◆ PROBLEM DETAILS ◆
Exact copies of all entries are expected.

◆ Records from a dataset ◆
──────
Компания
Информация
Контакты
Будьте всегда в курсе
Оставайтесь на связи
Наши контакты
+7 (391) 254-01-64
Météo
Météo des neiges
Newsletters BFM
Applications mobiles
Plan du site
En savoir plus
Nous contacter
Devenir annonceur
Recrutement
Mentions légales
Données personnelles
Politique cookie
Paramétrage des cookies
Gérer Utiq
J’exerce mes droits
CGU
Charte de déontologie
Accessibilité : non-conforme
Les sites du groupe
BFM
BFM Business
──────
◆ SOLUTION FOR THIS EXERCISE ◆
Компания
Информация
Контакты
Будьте всегда в курсе
Оставайтесь на связи
Наши контакты
+7 (391) 254-01-64
Météo
Météo des neiges
Newsletters BFM
Applications mobiles
Plan du site
En savoir plus
Nous contacter
Devenir annonceur
Recrutement
Mentions légales
Données personnelles
Politique cookie
Paramétrage des cookies
Gérer Utiq
J’exerce mes droits
CGU
Charte de déontologie
Accessibilité : non-conforme
Les sites du groupe
BFM
BFM Business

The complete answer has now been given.